Where it starts to go wrong, or at least, the reader can get carried away, is the emphasis in the report on protecting and exploiting Intellectual Property. At one point he puts it like this:
the management of intellectual property is a complex task that can be broken down into three steps; identification of ideas with commercial potential; the protection and defence of these ideas and their exploitation..
There is a clear frame of thinking that protecting and defending leads to exploitation, and this way of thinking is very easy to lead one astray. It certainly doesn't fit naturally with all the methods of knowledge transfer that he lists! It can also cause no end of problem for those of us with legislative requirements to provide data at no more than cost to those who request it (i.e. particularly the environmental information regulations, e.g. see the DEFRA guidance - although note that EIR don't allow you to take data from a public body and sell it or distribute it without an appropriate license so the conflict isn't unresolvable).
Baker does realise some of this of course, he makes the point that:
There is little benefit in protecting research outputs where there is no possibility of deriving revenues from the work streams either now or in the future.
I was amused to get to the point where he recognises that modest additional funding would reap considerable reward, but of course that money hasn't transpired (as far as I can see, but I may not be aware of it). As usual with this government, base funding has had to stump up for new policy activities. (This may be no bad thing, but it's more honest to admit it - the government is spending core science money on trying to boost wealth creation. Fine, and indeed we have been doing knowledge transfer, and will continue to do so, from our core budget, but the policy is demanding more).
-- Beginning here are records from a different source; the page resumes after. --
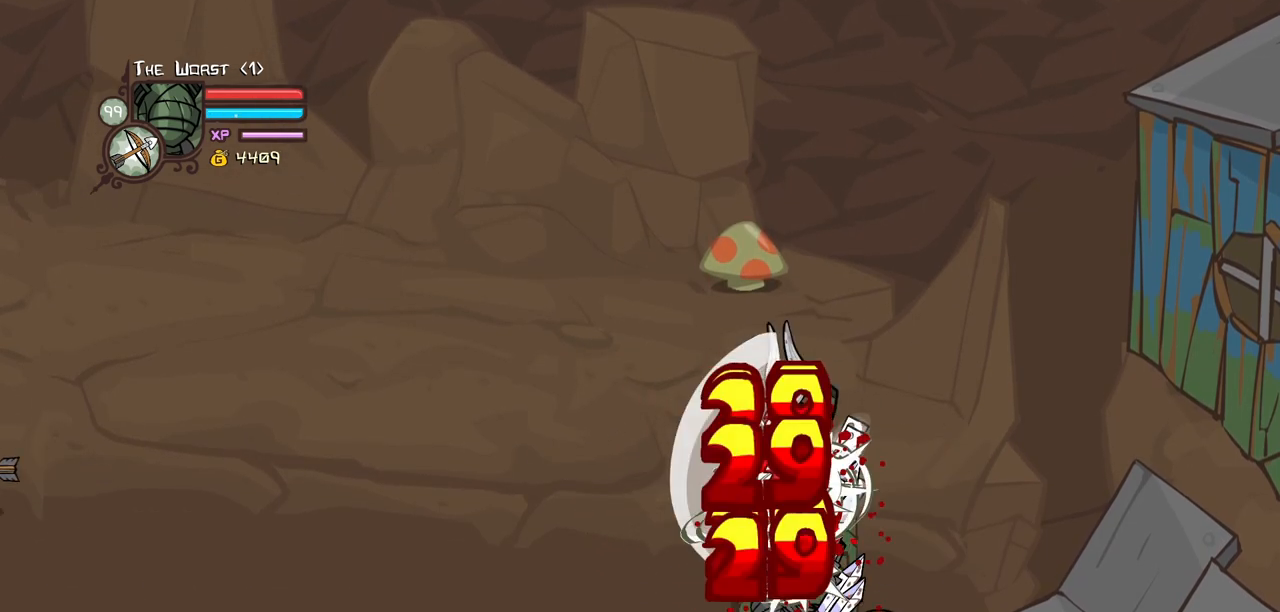
{"keys": ["heavy", "light"], "events": [[17, "down", "up"], [17, "heavy", "down"], [267, "light", "down"], [300, "heavy", "up"], [450, "heavy", "down"]]}
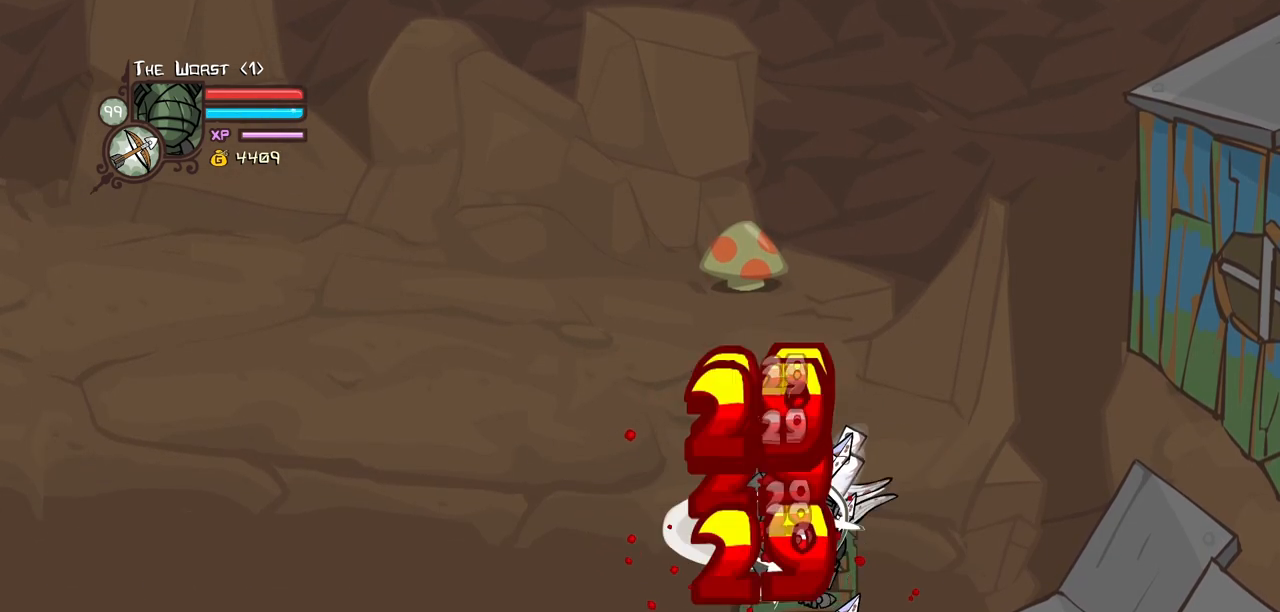
{"keys": ["heavy"], "events": [[34, "light", "up"], [184, "heavy", "up"], [234, "heavy", "down"]]}
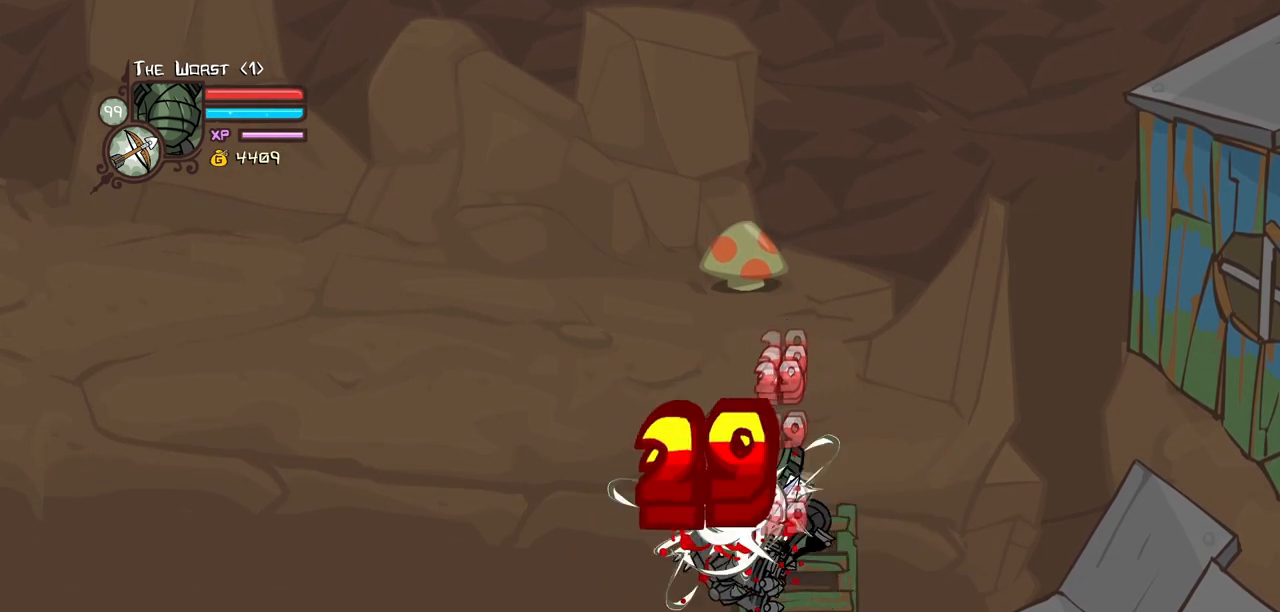
{"keys": [], "events": [[17, "heavy", "up"], [17, "light", "down"], [200, "heavy", "down"], [284, "light", "up"], [484, "heavy", "up"]]}
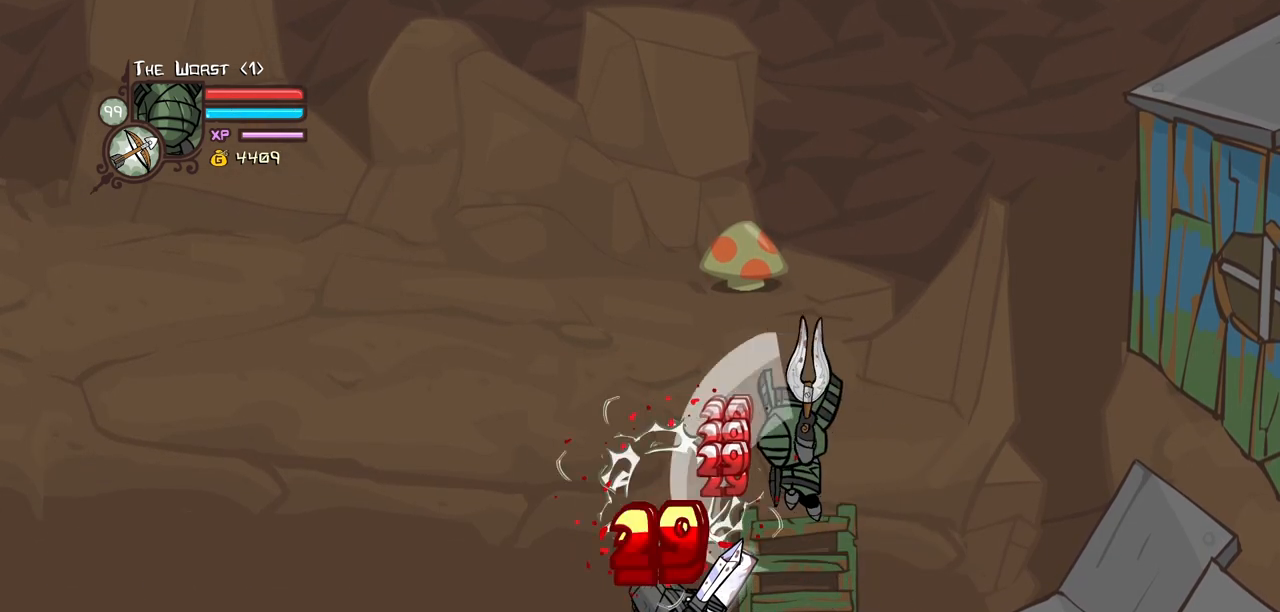
{"keys": ["light"], "events": [[17, "heavy", "down"], [350, "heavy", "up"], [400, "light", "down"]]}
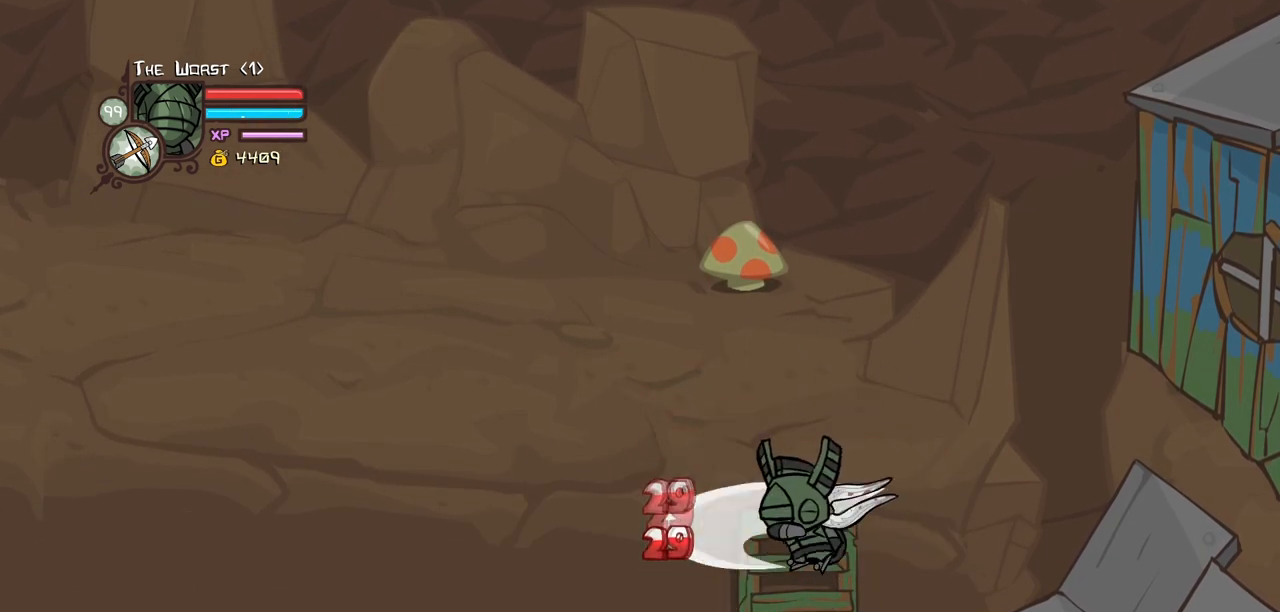
{"keys": ["down", "right"], "events": [[184, "light", "up"], [184, "up", "down"], [267, "right", "down"], [317, "up", "up"], [367, "down", "down"]]}
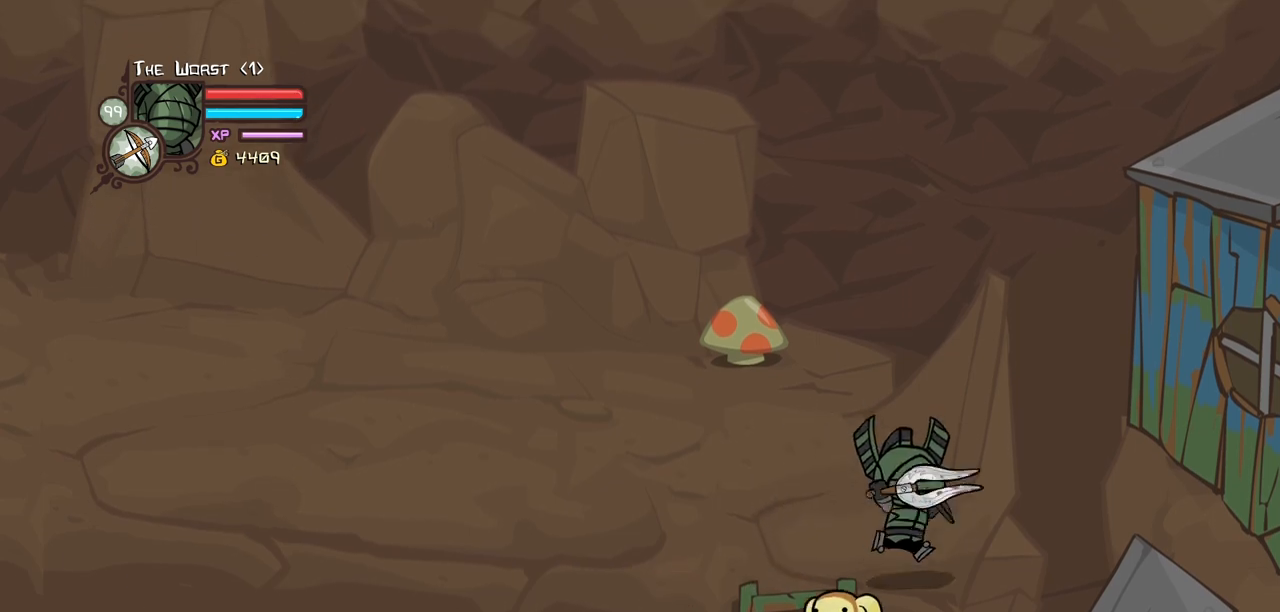
{"keys": [], "events": [[17, "left", "down"], [17, "right", "up"], [100, "down", "up"], [250, "left", "up"]]}
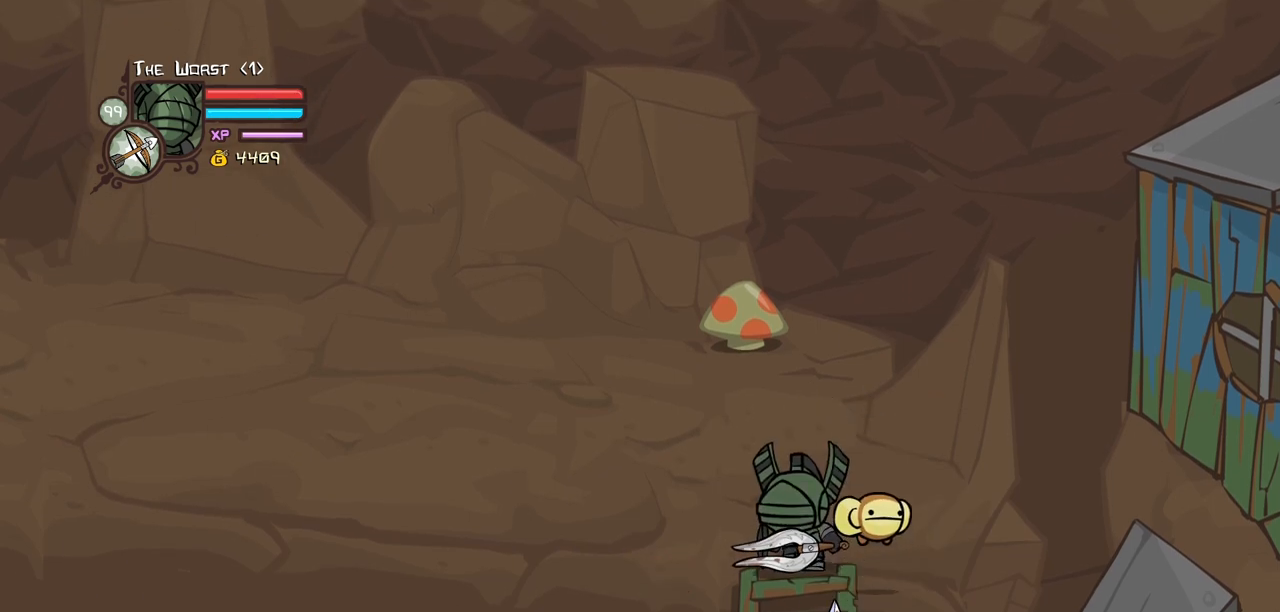
{"keys": ["down", "heavy", "light"], "events": [[167, "item", "down"], [217, "down", "down"], [267, "light", "down"], [300, "item", "up"], [400, "heavy", "down"]]}
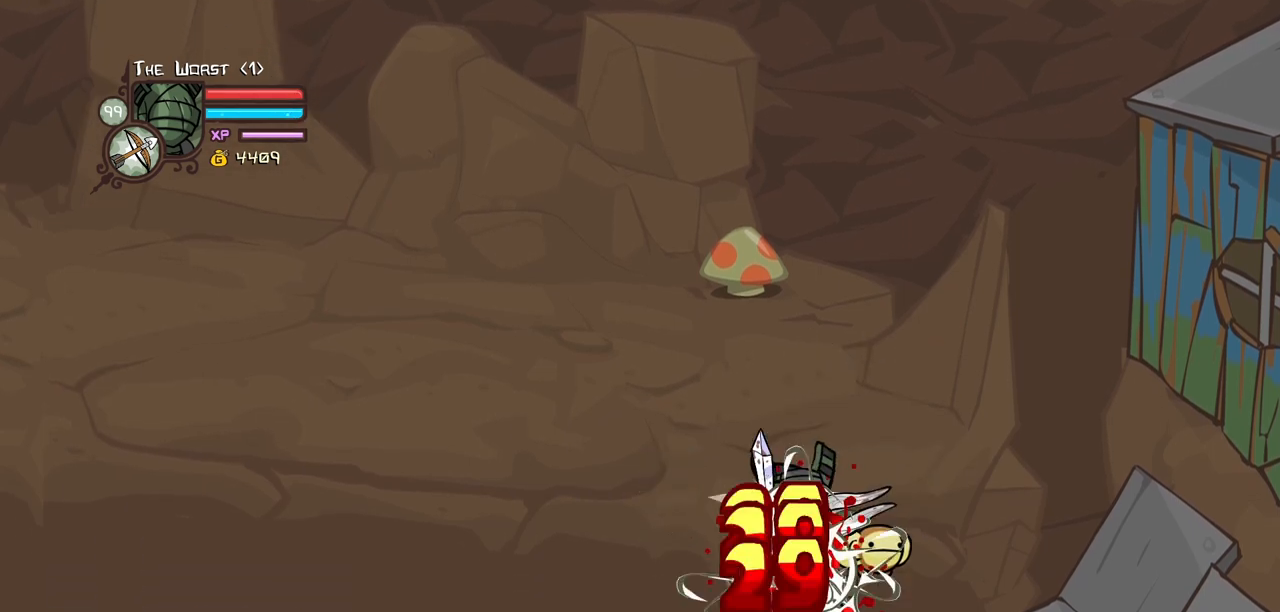
{"keys": ["light"], "events": [[34, "light", "up"], [134, "down", "up"], [467, "light", "down"], [500, "heavy", "up"]]}
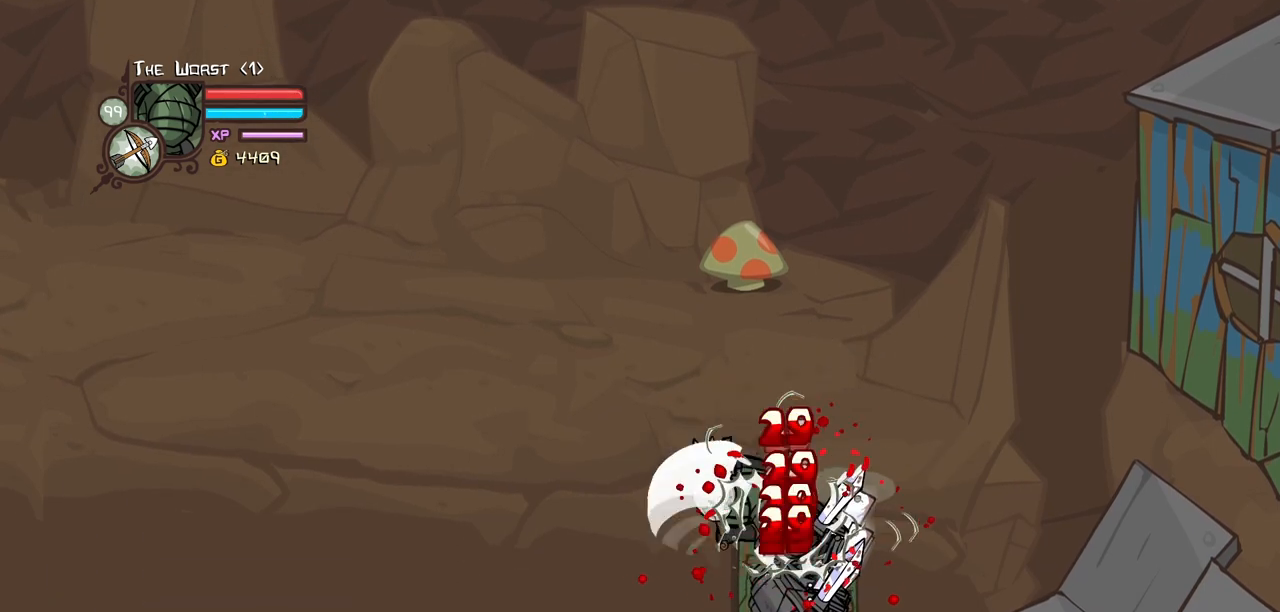
{"keys": ["heavy"], "events": [[150, "heavy", "down"], [250, "light", "up"], [384, "heavy", "up"], [434, "heavy", "down"]]}
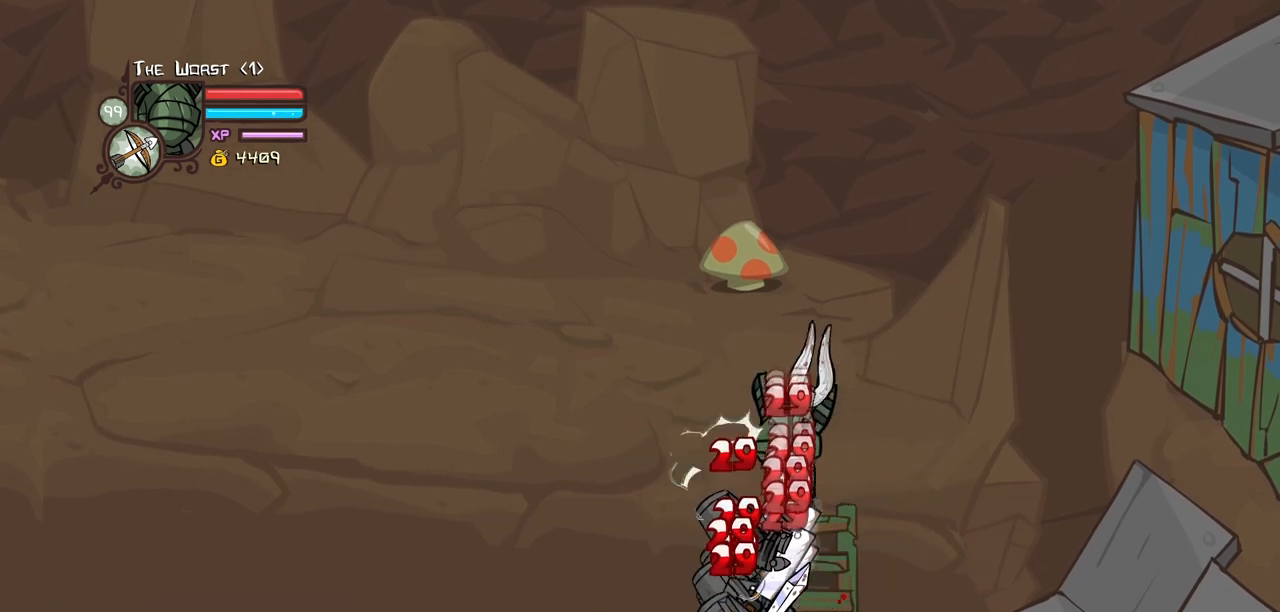
{"keys": ["heavy", "light"], "events": [[217, "heavy", "up"], [217, "light", "down"], [400, "heavy", "down"]]}
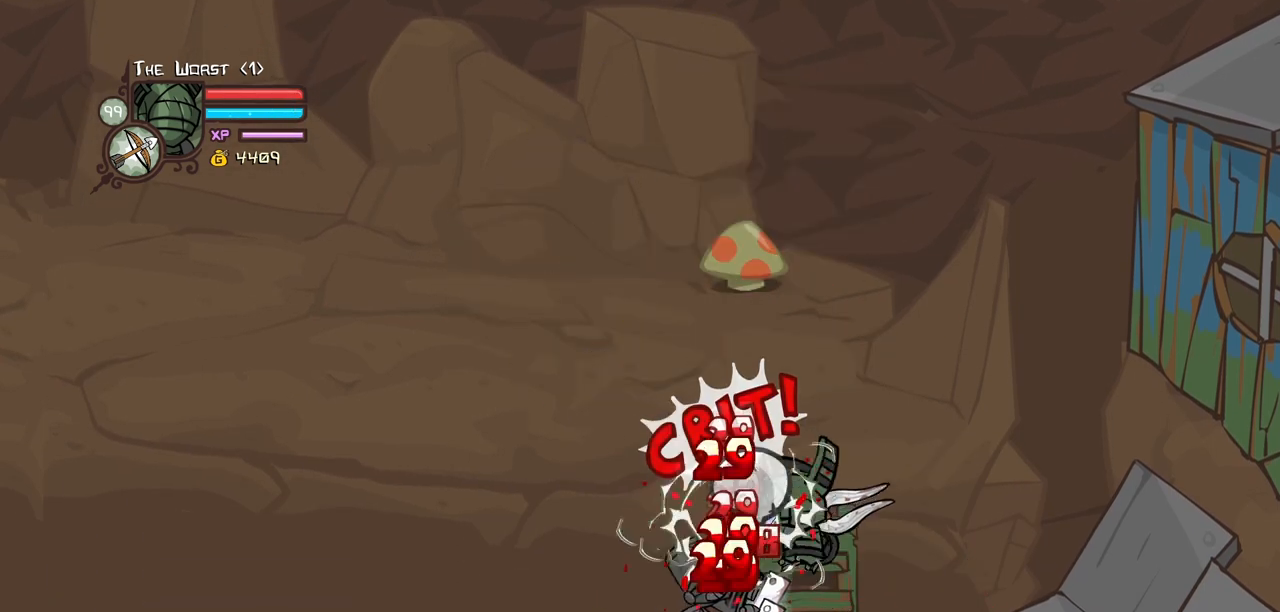
{"keys": ["light"], "events": [[34, "light", "up"], [134, "heavy", "up"], [184, "heavy", "down"], [467, "heavy", "up"], [467, "light", "down"]]}
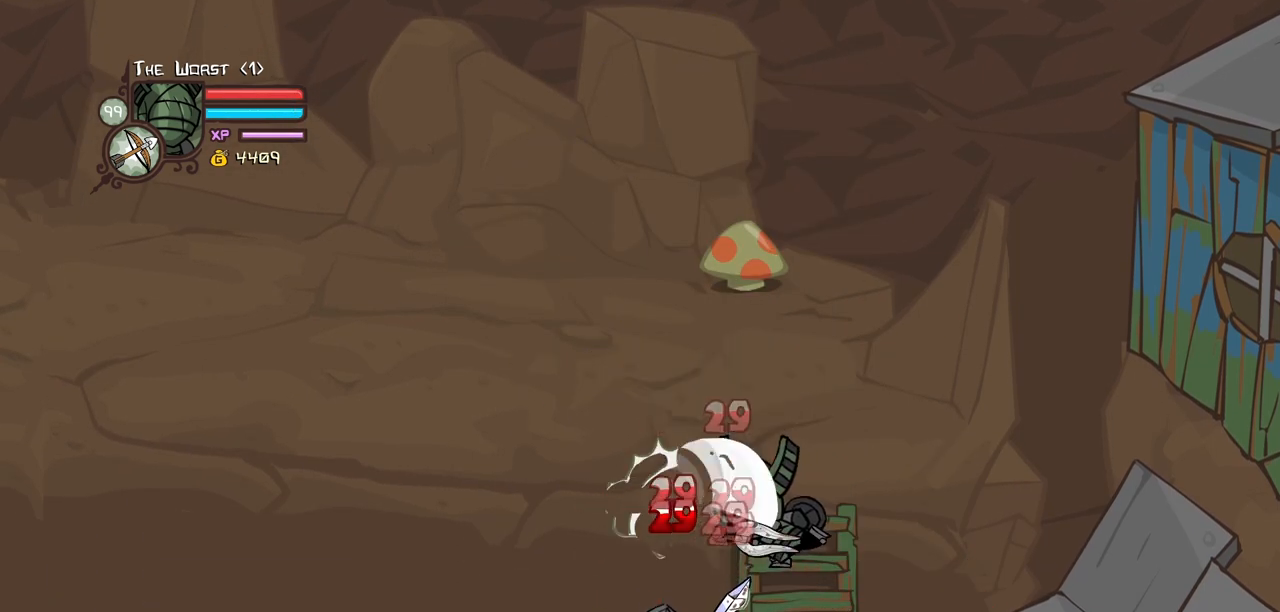
{"keys": ["heavy"], "events": [[150, "heavy", "down"], [250, "light", "up"]]}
The final thing to remember is that the Baker report is about the public sector research establishment itself, my reading of it definitely didn't support the top-slicing of funds from the grant budgets that go to universities to support knowledge transfer, but that's what is happening. Again, perhaps no bad thing, but I don't see Baker asking for it (although there is obvious ambiguity, since it covers the research councils, but when a research council issues a grant, the grant-holding body gets to exploit the intellectual property).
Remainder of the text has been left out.